→ Task to complete:
Rewrite everything from the line containing "genus: Peridroma" down to the end of the entries, changing "scientific name" to "binomial name" and keeping all else the same. Omit the pictures from your answer.

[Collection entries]
╭──
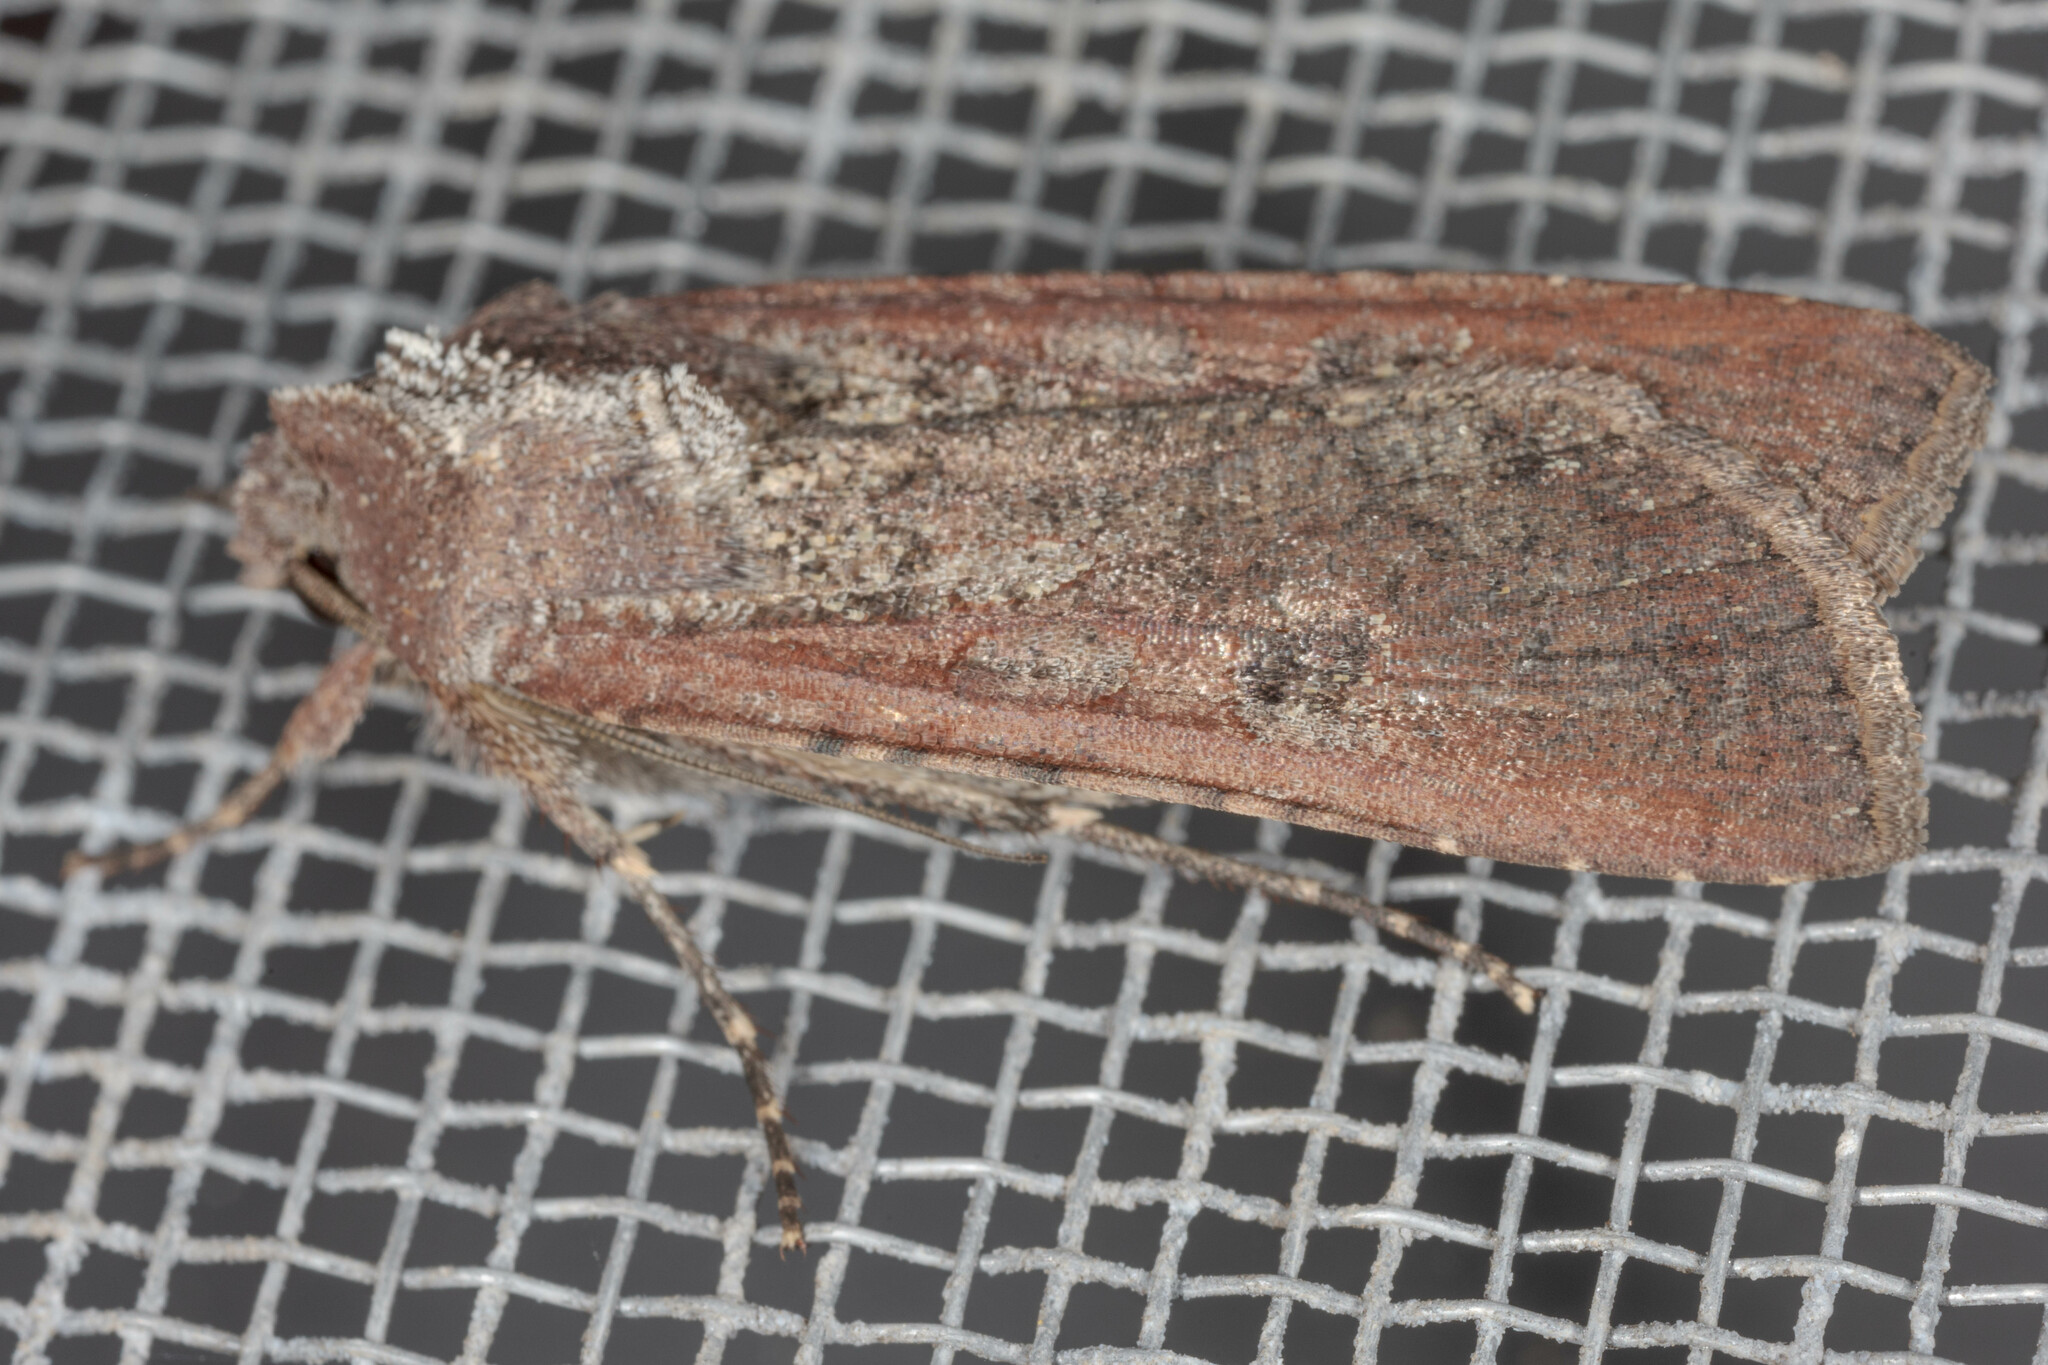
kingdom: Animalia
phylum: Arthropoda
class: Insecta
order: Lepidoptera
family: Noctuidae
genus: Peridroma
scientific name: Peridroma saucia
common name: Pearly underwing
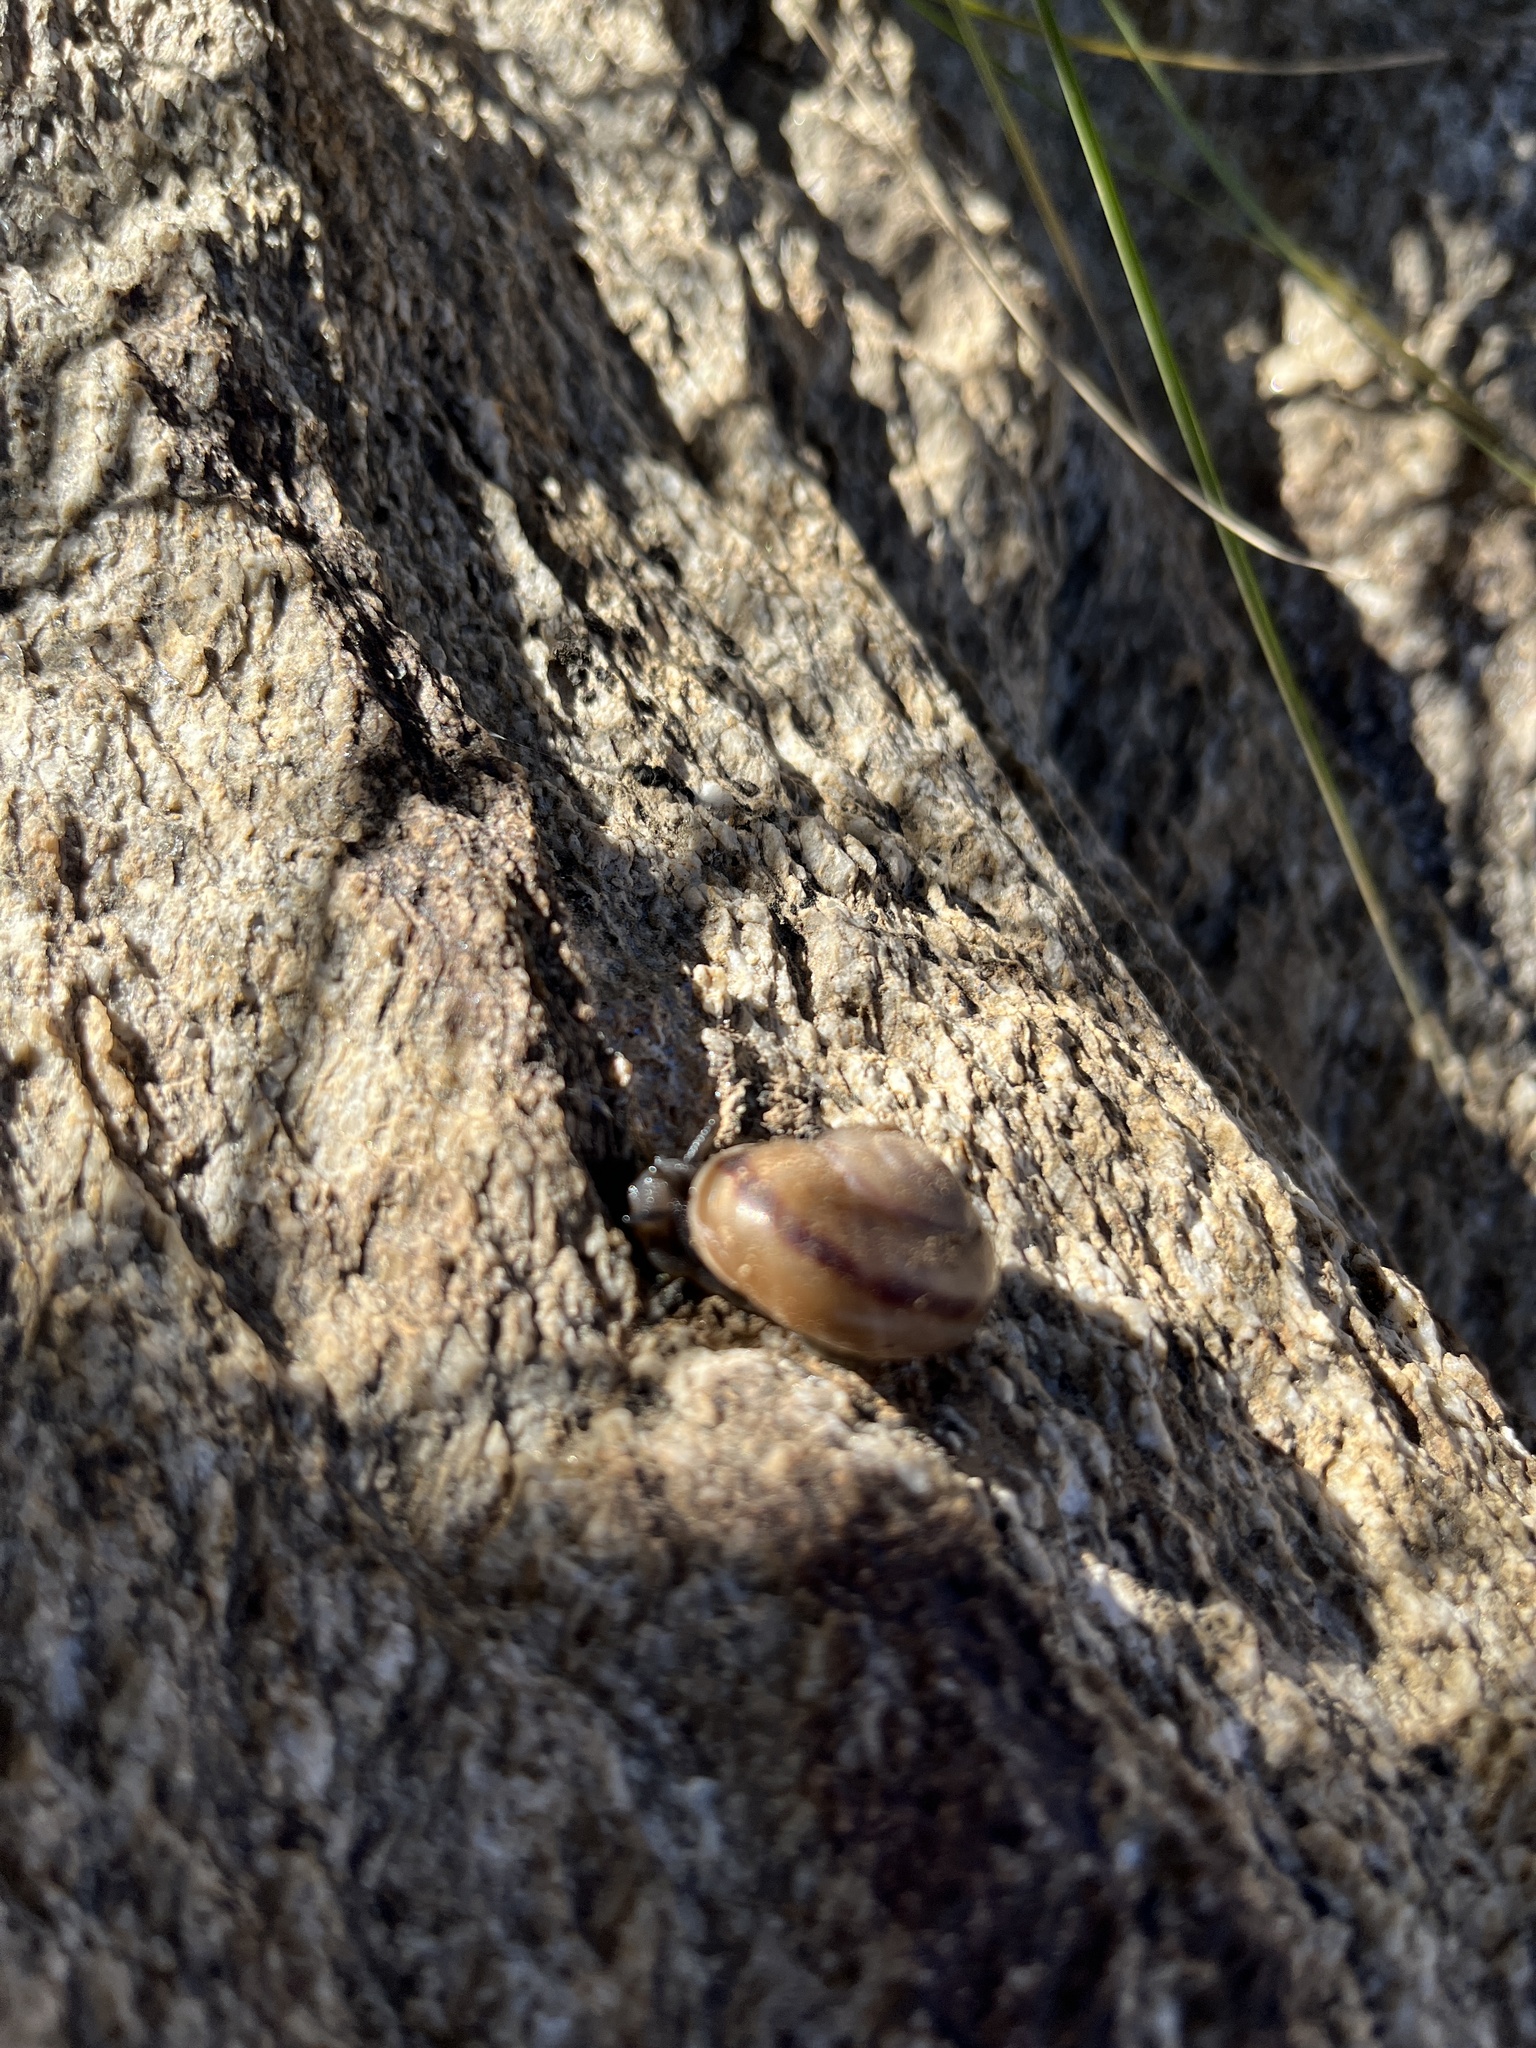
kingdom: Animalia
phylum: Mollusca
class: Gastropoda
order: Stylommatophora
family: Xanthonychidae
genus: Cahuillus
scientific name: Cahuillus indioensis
╰──
→ Answer to this task:
genus: Peridroma
binomial name: Peridroma saucia
common name: Pearly underwing
kingdom: Animalia
phylum: Mollusca
class: Gastropoda
order: Stylommatophora
family: Xanthonychidae
genus: Cahuillus
binomial name: Cahuillus indioensis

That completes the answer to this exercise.